With Mitt Romney’s recent victory here in the Illinois primary, it increasingly looks like the inventor of “RomneyCare” will square off against the creator of “ObamaCare” in the fall presidential election. And there’s little doubt that health care will be among the top issues discussed—given the ongoing rising costs faced by consumers and the GOP’s collective aversion to Obama’s health reform law. As I noted in my last blog, the debate over healthcare tends to slide into hyperbole and offer little in the way of insight (let alone appreciation of the underlying economic issues driving the debate in the first place).
During the HIMSS show, I spent one evening watching the Republican debate in Arizona—just a few weeks ago, the outcome of the Republican contest seemed uncertain. I recall Mitt Romney’s terse response to a question about containing health care costs. I’m paraphrasing now, but the former Massachusetts Governor said, essentially, we need to abandon Obama’s reform effort right away, a move which will save millions. The audience cheered wildly. Now I am not totally sold on the reform law’s ability to lower costs and drive quality—as I think the jury will be out a long time on it. Nor do I believe you can legislate your way out of the health care economic dilemma slowly engulfing our nation. But I don’t see how you can dismiss a law which has barely begun to take effect (and may be ultimately tossed out).
The GOP has an almost instinctive disdain for regulation—and it can play that card time and time again and undoubtedly draw cheers from its partisan base. What the anti-regulatory crowd conveniently forgets are the conditions that spawned the regulation in the first place. And in the health reform law, the condition was—and is—an industry beset with unsustainable cost inflation. Even if the law is tossed out by the Supreme Court on the premise that mandating the purchase of health insurance is unconstitutional, that pressing problem remains—as do the multitude of other “mandates” already resting squarely on the industry’s shoulders.
To his credit, Obama recognized the dire need for improved data sharing in a largely unconnected industry as a first step. Hence the “meaningful use” provisions of the HITECH Act. To date, I don’t recall anyone on the political stage challenging these emerging incentive payment regulations—even when the industry clamors for their simplification during the rules-making process. Supporting EHRs has been largely non-controversial.
The debate is just beginning however. And neither Obama nor Romney have a guaranteed audience when it comes to the topic of health care regulations—particularly those around the so-called “nanny state” of rules starting to emerge in response to obesity, other chronic diseases, and ill-advised health behaviors. According to a new Harris Interactive/HealthDay poll, most Americans remain ambivalent about the issue. They agree that policies that aim to protect public health and safety are sometimes necessary. At the same time, they believe that adults should take responsibility for their own actions, and consequences for health.
For example, Harris found that an overwhelming majority support a ban on texting while driving (91%), back mandatory vaccinations (86%), and favor banning smoking in public places (80%). But more than two-thirds said employers should not make hiring decisions based on nicotine consumption or weight. Even as they supported many individual initiatives aimed at protecting the public good, 81 percent of respondents agreed that individuals should take responsibility for their own actions and "be free to make their own decisions, even if they suffer as a result."
In other words, feel free to overeat, but be ready to bear the burden (so to speak).

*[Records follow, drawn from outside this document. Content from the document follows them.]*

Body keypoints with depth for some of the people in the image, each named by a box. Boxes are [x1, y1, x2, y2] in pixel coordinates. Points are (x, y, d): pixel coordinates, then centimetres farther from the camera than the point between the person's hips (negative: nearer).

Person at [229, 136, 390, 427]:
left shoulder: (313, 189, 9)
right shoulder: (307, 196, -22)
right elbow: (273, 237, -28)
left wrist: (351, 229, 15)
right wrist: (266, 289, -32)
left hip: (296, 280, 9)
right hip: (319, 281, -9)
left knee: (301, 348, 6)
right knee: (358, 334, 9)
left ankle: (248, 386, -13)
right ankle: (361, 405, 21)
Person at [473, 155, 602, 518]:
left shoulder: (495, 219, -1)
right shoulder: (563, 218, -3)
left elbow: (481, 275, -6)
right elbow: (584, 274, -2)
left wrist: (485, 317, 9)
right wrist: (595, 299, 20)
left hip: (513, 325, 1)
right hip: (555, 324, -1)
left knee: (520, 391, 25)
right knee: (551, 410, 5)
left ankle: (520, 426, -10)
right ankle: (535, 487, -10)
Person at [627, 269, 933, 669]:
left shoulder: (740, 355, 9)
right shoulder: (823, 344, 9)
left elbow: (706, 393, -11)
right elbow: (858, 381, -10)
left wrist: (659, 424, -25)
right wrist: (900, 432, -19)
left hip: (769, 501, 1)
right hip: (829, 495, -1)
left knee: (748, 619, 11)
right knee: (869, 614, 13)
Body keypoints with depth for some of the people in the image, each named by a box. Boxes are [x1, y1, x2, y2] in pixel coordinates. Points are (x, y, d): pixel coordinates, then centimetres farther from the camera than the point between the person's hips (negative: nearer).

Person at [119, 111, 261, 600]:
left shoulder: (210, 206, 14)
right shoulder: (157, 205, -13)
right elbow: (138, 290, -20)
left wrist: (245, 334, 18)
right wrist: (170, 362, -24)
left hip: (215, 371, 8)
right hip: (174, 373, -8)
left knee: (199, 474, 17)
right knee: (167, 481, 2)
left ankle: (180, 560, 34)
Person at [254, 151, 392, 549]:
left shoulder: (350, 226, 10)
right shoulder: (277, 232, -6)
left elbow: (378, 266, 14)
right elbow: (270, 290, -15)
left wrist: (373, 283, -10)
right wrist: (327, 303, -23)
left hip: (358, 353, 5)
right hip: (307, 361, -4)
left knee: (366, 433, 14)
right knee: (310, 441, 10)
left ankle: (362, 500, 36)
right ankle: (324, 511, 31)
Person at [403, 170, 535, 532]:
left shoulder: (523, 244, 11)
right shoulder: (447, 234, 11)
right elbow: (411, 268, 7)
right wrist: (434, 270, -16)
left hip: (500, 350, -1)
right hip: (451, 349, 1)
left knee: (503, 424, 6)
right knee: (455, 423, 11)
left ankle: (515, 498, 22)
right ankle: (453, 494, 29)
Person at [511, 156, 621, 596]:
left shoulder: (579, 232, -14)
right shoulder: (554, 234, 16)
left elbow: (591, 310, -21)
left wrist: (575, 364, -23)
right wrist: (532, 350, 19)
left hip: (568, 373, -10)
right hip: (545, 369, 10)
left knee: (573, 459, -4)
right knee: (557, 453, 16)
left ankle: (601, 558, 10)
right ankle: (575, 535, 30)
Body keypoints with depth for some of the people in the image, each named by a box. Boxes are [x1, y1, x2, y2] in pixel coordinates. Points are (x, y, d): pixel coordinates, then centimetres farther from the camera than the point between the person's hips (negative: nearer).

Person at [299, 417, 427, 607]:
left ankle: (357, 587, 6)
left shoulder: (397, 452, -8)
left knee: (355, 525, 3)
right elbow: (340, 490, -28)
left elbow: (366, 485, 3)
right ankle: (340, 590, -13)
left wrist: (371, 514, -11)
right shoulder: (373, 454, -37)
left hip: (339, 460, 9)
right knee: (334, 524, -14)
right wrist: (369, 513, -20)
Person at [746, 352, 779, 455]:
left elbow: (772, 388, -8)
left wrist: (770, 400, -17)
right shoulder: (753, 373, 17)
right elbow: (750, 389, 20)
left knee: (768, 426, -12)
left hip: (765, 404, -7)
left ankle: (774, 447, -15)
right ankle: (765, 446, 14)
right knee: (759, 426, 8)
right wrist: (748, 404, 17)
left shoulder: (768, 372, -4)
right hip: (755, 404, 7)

This notion strikes at the very heart of “accountable care,” which shifts compensation away from productivity to outcomes. It’s one of the key shifts underway now in federal health policy—and the private sector as well. I’ve had many a health care executive tell me that, while they concur that their delivery organizations should be on the hook for delivering better outcomes, they can’t accomplish this feat without the close participation of patients. And to that end, they’re feverishly building patient portals. Still they wonder: where is the accountability for the patient?
MU Stage 2 kicks the door wide open on this topic, with its proposed requirements around patient use of online information. The government is seeking feedback on its proposed requirement that at least 10 percent of patients view or download their health information maintained by a provider: “While this is a departure from most meaningful use measures, which are dependent solely on actions taken by the [provider], we believe that requiring a measurement of patient use ensures that the provider will promote the availability and active use of electronic health information by the patient or their authorized representatives. Furthermore, we believe that accountable care should extend to meaningful use objectives that encourage patient and family engagement.”
In other words, providers will be rewarded—if not penalized—for actions beyond their immediate control. And patients? Well, if you want to extend accountable care in a way to encourage their engagement, a portal is a great place to begin. Now, how about a premium reduction if they use it? What about an increase if they don’t?
If the Supreme Court tosses out the individual mandate, we could easily be facing a situation where consumers have little if any economic responsibility when it comes to financing their care. At the same time, unless the meaningful use provision is softened, health care providers will face a penalty if their patients don’t use the electronic tools at their disposal. The national ambivalence revealed in the Harris poll runs deep and wide.